Thursday, July 10, 2014

The Cast Iron Bread Baking Pot

The photo of me and the cast iron pot in the middle of the table made me think of cast iron utensils we used when I was little. We did not have money for a standing rib roast. I think chicken was the only meat we ate -- once a week we did have a roast on Sundays, sometimes veal, mostly chicken. Otherwise we ate fish.
Many times with fish as the main course we would have Yorkshire Pudding. The utensil we used for Yorkshire Pudding was cast iron and deeper than a muffin pan and I guess we used bacon fat when we didn't have fat to use from a standing rib roast (which is what the English ate for a standard Sunday dinner -- standing rib roast and Yorkshire Pudding). Our old-fashioned kitchen stove needed have very small kindling and then a little bigger pieces of wood and then coal or coke as they called it sometimes and that would keep the temperature high enough to bake Yorkshire Pudding.

A man came and delivered wood and this man knew the size that every person needed in the little village where we lived and he cut it so it would fit in everyone's house.
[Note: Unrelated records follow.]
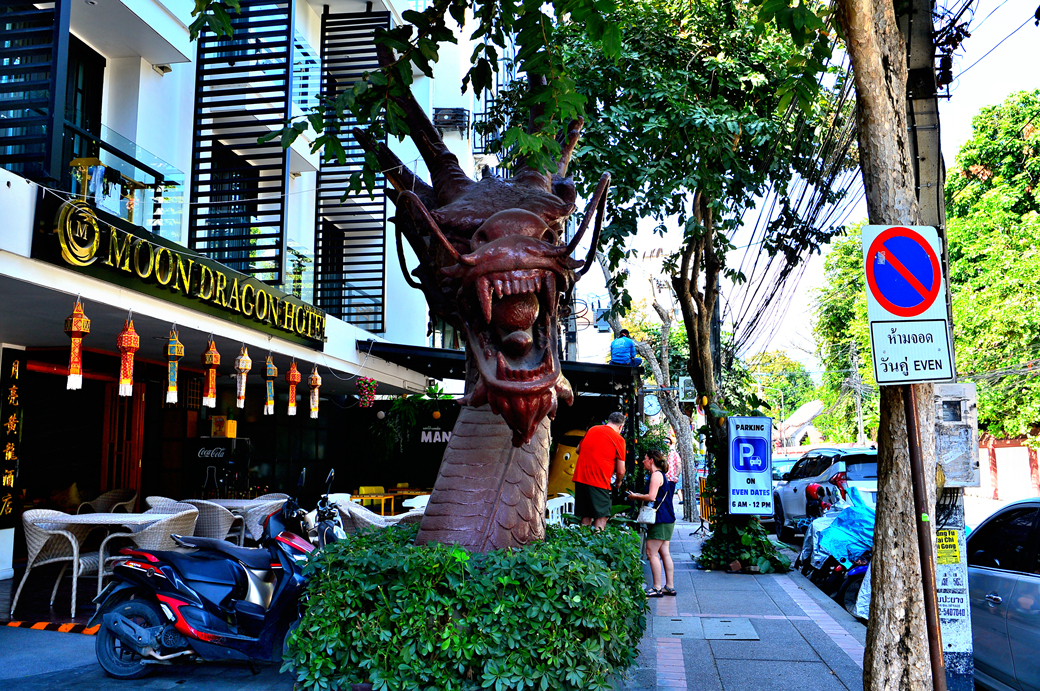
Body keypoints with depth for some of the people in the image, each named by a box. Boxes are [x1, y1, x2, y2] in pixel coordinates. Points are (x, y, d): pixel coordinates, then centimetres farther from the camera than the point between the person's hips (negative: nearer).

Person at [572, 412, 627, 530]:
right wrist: (618, 481, 18)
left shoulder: (591, 430, 13)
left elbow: (578, 450, 27)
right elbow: (620, 471, -2)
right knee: (601, 517, 0)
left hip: (580, 476, 6)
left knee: (585, 516, 13)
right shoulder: (619, 439, -2)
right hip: (599, 480, -6)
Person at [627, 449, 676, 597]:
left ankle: (657, 588, -6)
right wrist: (639, 497, 16)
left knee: (652, 553, -7)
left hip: (660, 520, -10)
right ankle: (670, 586, 13)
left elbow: (651, 497, -21)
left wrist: (635, 497, -8)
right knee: (664, 553, 10)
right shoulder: (660, 475, 18)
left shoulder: (656, 475, -12)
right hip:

Everyone had a fireplace but not open like we have here but made out of ceramic tile and they always stood in the corner of whatever room we're talking about -- the only room that didn't have a fireplace was the dining room.

I remember as a child the little door on top of the ceramic fireplace was open and it made all kinds of scary shadows on all the walls.

But back to cast iron. The only other utensils we had were frying pans and they were cast iron. They had to be treated with lots of respect because if you washed them and you didn't dry them carefully rust formed from a drop of water and there would be hell to pay because the next time you made pancakes or something else delicious would stick.

4 comments:

Viktor said...

Kakelugn.

I too grew up with having a house like that, with iron stove and everything.

But, I am almost fifty years younger than you are and by the time I was growing up the old farm was reduced to a summer cottage where we spent many happy days, watching the shadows dance from the fires.

Anonymous said...

Nothing like cast iron. In the south we make our cornbread in it

Keitha

Anonymous said...

My brother snagged my mom's cast-iron frying pans. Boo hiss. But it's nice to see you back, hope all is well with you.

Liza

Anita said...

It's so good to see another post from you.

As for the cast iron, I joked with my friend that it showed true optimism when this summer, at nearly eighty years old, I bought a new cast iron skillet. I've always thought they only get really good when they've been used a few years--or decades.